In 2001, the PTO began publishing patent applications that had been filed eighteen months prior. Prior to that change, essentially all U.S. applications had been kept secret throughout prosecution.
Under the new rule an application will publish after eighteen months unless the applicant explicitly requests nonpublication and promises that it does not intend to file any corresponding foreign applications.
To take a look at how applicants are responding to to the change, I pulled up a random sample* of 1% of all published applications (12,000+ sample size) then created a histograph based on serial number. The graph below shows the results.
The applications around the beginning of Series 10 (10/000,000) were filed around the end of 2001 while those at the end of Series 10 were filed in the later half of 2004. It appears that the major dip at 10/600,000 is a data anomaly, although I have not yet figured out why it is there.
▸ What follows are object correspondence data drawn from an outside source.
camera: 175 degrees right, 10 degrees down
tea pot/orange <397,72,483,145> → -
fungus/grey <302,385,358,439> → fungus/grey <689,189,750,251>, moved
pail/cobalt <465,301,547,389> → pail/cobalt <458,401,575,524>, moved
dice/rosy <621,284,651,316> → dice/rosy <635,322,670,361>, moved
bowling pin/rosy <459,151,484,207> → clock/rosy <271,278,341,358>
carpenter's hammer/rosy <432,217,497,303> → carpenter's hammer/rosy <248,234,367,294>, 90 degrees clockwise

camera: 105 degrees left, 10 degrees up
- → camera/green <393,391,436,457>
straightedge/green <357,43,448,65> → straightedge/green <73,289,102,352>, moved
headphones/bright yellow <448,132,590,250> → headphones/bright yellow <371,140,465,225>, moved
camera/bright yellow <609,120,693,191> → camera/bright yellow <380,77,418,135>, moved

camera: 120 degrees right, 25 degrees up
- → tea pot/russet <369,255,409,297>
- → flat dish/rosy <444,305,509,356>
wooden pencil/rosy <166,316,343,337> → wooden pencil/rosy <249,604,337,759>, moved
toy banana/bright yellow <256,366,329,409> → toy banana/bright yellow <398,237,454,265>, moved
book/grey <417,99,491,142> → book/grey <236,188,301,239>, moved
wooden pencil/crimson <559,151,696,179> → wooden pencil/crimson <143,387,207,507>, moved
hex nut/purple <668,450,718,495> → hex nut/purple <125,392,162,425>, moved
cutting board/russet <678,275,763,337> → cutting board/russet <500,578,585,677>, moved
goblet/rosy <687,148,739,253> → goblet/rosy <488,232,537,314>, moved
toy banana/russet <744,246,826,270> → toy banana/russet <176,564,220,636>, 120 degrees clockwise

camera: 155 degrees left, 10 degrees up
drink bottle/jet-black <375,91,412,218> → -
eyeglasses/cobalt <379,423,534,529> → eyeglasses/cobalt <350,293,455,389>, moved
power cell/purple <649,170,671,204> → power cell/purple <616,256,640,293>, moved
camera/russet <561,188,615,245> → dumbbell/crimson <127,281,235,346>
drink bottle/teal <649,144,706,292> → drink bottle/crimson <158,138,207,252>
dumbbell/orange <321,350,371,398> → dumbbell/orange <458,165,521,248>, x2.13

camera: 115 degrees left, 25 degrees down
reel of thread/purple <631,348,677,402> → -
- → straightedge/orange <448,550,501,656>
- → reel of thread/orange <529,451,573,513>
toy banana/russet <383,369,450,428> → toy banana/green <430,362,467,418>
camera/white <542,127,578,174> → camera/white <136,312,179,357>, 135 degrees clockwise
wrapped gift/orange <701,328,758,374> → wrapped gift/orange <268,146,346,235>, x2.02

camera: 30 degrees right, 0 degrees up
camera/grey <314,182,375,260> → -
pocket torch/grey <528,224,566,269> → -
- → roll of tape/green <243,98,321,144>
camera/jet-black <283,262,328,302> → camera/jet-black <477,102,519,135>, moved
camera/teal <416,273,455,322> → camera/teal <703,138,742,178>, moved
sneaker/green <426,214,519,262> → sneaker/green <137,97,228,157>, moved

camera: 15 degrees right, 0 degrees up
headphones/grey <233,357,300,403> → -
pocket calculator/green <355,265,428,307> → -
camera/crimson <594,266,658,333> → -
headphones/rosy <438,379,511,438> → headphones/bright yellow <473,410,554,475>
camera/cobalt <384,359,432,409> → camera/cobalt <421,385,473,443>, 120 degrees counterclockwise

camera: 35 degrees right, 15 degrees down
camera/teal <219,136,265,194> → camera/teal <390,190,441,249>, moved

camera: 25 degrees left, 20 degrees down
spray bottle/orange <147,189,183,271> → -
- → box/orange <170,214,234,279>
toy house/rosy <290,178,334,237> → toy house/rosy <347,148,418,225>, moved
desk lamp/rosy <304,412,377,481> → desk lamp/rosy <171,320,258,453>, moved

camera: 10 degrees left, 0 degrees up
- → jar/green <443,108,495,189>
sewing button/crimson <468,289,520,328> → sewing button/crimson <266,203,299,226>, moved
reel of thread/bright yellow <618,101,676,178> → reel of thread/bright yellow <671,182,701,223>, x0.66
This graph cannot be seen as a real timeline because some serial number blocks are reserved for certain application types.
There are several reasons for publishing your application:
- Law: If you plan to file file a foreign application (or already have filed) then you must allow the application to publish.
- Transaction Costs: Publication avoids the problem of later having to think about whether you are going to file foreign.
- Signaling: Publication can provide some signaling — i.e., to let everyone know how strong your technology is so that they don’t step on your toes. This is also a credible showing to investors.
- Rights: Publication can provide provisional rights if the claims that issue are “substantially identical” to those that are published and if actual notice is given to the infringer.
- Blocking: Publication creates world-wide prior art.
- *The data was actually collected in six random samples — Applications published in 2001, 2002, . . . , 2006.